**About this exercise**
Which lines of the listing below contain the word "take"? Return them.

**Material for this exercise**
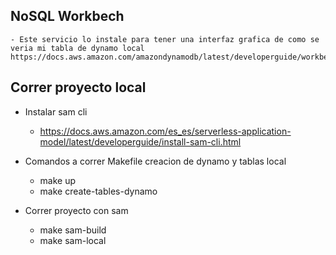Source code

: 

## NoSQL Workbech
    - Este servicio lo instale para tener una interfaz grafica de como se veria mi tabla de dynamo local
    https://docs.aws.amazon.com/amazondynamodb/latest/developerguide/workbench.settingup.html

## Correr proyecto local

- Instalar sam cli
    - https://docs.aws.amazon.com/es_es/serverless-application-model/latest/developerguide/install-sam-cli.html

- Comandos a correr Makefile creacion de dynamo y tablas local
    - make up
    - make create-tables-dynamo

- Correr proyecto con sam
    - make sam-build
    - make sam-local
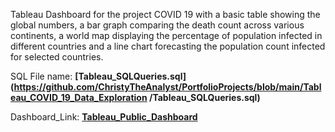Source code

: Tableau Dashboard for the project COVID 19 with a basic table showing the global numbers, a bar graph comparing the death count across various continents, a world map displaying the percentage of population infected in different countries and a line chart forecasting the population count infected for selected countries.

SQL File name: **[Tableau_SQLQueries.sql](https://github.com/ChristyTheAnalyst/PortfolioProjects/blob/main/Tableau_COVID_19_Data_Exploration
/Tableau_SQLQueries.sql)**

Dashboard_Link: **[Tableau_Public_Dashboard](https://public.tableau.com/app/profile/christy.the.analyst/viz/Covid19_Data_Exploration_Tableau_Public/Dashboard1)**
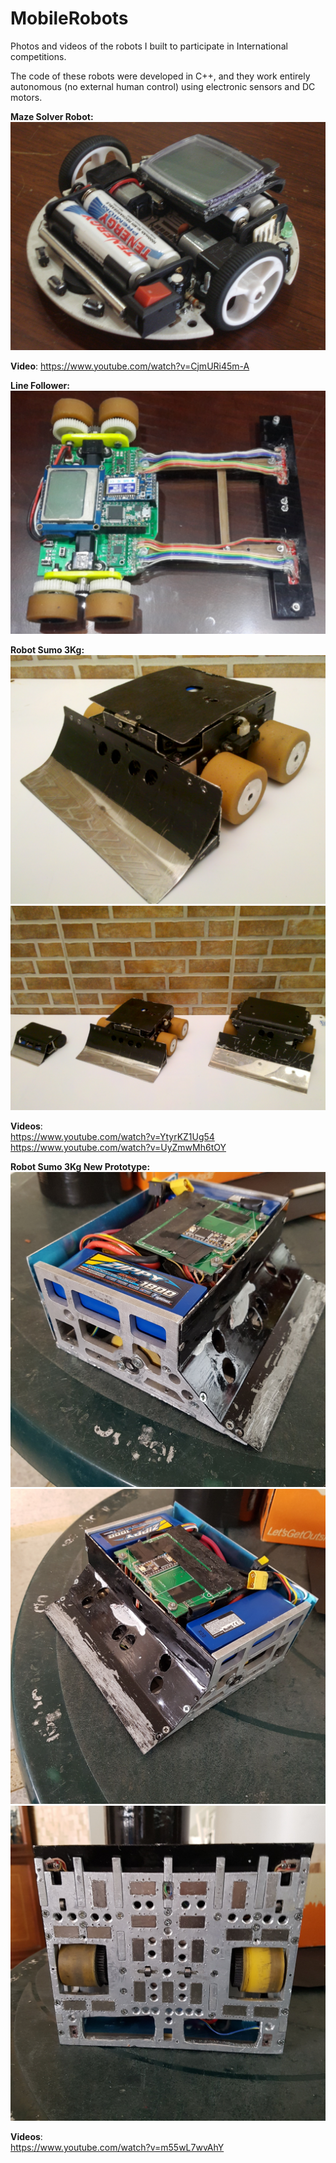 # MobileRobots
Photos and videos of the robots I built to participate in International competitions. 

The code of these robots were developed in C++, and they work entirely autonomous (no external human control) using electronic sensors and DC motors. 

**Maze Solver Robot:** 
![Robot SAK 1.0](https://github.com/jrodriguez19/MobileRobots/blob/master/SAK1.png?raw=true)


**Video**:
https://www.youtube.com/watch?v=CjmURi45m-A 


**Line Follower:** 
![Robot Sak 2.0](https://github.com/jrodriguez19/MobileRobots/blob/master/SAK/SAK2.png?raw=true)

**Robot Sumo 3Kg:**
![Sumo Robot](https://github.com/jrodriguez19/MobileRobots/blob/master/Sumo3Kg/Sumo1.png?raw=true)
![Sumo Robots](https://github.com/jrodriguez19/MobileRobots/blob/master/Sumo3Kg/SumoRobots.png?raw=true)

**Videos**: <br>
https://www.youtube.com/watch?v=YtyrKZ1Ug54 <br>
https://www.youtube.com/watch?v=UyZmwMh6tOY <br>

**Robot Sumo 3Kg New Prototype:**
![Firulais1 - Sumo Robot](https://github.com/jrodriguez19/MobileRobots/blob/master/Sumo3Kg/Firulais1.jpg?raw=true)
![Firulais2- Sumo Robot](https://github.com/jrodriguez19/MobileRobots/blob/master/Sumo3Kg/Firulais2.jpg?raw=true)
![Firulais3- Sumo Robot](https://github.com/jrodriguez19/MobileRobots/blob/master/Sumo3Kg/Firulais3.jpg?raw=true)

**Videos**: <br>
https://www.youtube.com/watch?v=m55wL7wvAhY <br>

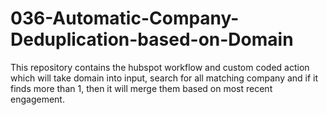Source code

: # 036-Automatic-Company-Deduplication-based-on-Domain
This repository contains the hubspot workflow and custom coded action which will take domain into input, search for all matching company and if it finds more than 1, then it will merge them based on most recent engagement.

* * *

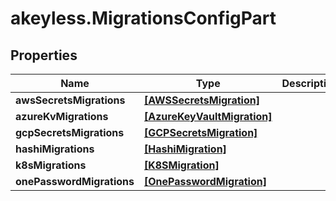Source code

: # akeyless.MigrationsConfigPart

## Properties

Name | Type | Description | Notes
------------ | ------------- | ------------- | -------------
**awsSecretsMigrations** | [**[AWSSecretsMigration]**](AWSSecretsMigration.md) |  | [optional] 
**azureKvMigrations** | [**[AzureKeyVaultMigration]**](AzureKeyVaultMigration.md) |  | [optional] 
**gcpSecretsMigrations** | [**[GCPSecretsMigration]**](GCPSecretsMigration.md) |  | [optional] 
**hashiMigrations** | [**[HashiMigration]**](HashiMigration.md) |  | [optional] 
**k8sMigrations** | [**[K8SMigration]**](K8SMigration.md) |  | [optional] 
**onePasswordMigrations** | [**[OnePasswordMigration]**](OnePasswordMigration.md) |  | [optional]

...

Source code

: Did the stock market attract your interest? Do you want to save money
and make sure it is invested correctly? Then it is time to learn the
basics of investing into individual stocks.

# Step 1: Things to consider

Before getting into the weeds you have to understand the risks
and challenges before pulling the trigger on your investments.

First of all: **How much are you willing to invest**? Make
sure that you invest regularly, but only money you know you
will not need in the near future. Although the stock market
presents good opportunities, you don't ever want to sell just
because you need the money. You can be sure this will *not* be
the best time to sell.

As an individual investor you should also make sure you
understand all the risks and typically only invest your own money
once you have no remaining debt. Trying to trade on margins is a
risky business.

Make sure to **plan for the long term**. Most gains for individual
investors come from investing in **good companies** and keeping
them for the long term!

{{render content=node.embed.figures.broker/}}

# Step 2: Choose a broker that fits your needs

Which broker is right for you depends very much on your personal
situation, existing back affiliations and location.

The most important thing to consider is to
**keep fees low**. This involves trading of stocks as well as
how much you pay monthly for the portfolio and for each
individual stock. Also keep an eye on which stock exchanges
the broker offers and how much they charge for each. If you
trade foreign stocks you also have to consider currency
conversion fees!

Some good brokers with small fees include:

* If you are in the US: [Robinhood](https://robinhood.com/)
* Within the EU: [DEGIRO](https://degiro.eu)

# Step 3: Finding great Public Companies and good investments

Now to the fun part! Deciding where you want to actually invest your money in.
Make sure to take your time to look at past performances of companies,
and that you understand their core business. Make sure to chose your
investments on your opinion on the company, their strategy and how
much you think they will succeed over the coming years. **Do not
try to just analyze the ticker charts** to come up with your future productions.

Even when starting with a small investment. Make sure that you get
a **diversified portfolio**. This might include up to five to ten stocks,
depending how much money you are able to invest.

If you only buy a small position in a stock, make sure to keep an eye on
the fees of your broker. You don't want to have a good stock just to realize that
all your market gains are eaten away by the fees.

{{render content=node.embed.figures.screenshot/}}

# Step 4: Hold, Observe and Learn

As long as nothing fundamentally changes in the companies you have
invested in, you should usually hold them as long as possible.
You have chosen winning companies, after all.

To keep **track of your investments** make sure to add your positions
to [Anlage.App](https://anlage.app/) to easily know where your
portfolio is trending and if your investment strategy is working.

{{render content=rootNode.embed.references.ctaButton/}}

**Result below**
This repository contains the hubspot workflow and custom coded action which will take domain into input, search for all matching company and if it finds more than 1, then it will merge them based on most recent engagement.
Make sure to take your time to look at past performances of companies,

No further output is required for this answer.